#  Other Applications & Softwares  > Word Formatting & General >  >  Mail Merge Multiple Records on 1 page

## NealEHerman

I need help with combining several records from an excel spreadsheet into one mail merge document. Specifically, I have multiple records for one customer and wish to display some of the fileds on the document. My worksheet has enough space for 8 acct #'s and corresponding data but cannot write the code so that Word will pull in all the data for each customer. I have attached my doc and data file which is setup fine for merge but cannot code for sequential data to be pulled with a unigue key field. Example: ABC Co. has 4 records, I need to display all four account#.'s and respective data for that record in respective rows.Any help would be greatly appreciated.

----------


## sid11143

Hai 
did you find a solution. I have the same problem. Can you please email me teh solution.
sid11143@gmail.com

----------


## Internoob2

I would do it like this.

I modified the mail merge,use a letter type (removed page number not sure why you need for a single page letter).

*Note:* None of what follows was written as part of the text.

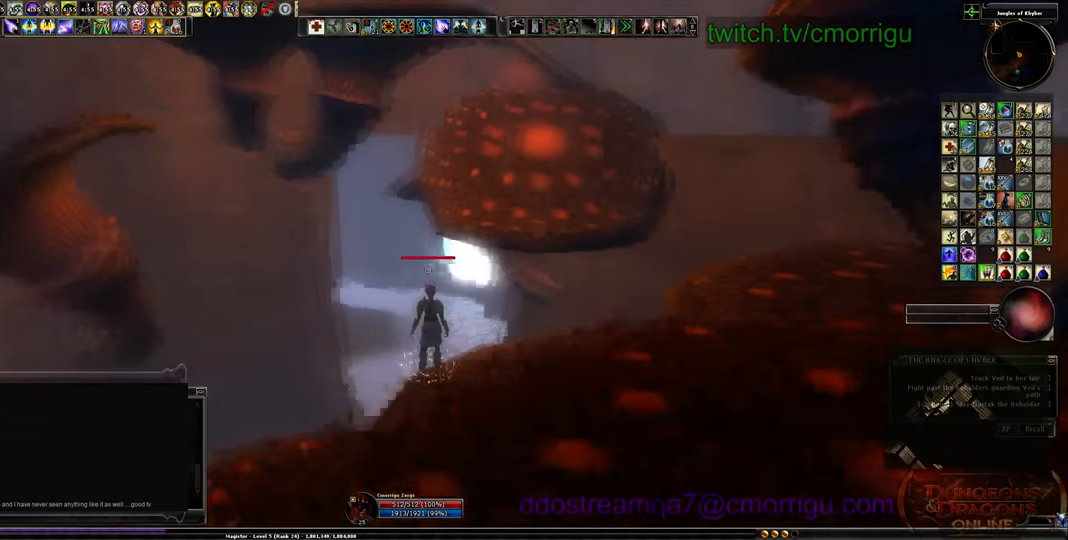
{"keys": [], "events": []}
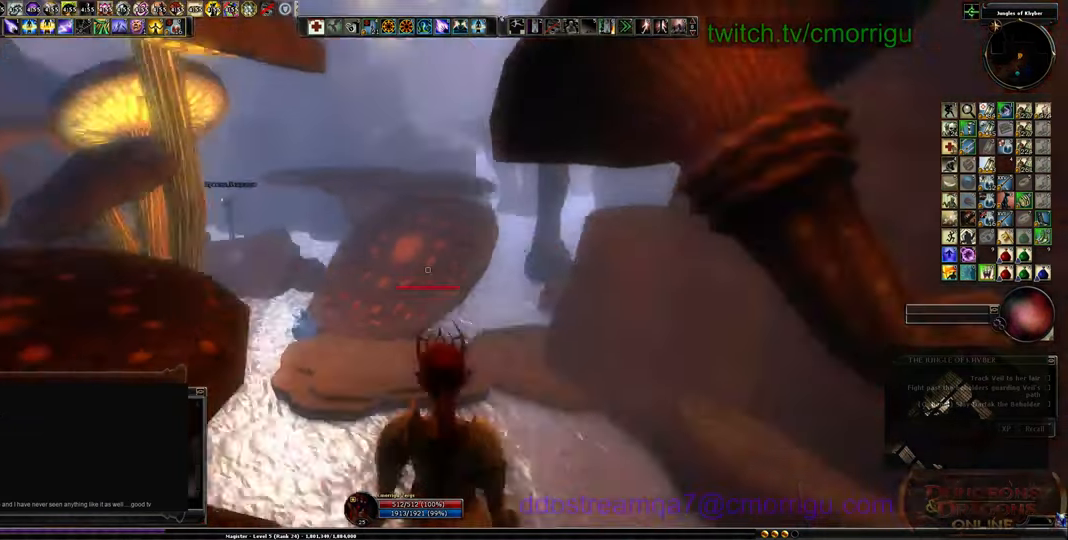
{"keys": ["a"], "events": [[166, "a", "down"]]}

Go to start mail merge select letter, go to select recipients and select the data spreadsheet, edit recipient list to make sure all the fields are selected.

Then Finish and merge.


Hope this helps.  I have recently been doing mail merge stuff so it's fresh on my mind.

-BC

----------


## dmforward

Hi

I am having the same issue.  I have a letter to mail to several customers in regards to unpaid invoices.  Some customers have more than one invoice to be listed.  How do I go about this to have the several invoices print on the one letter?

Any help would be greatly appreciated.  I have done mail merge several times but have not come up against this issue.

----------


## Internoob2

Start a new thread and post sample sheets for the excel document and the word file you are merging to.

----------


## mivanows

It did not work. It shows one record per merges page. It should show mutiple records in one page.

----------


## macropod

Instead of resurrecting a thread that has been dormant for over a year, you should start a new thread, setting out what you're trying to do.

PS: Solutions for this kind of thing are readily available.

----------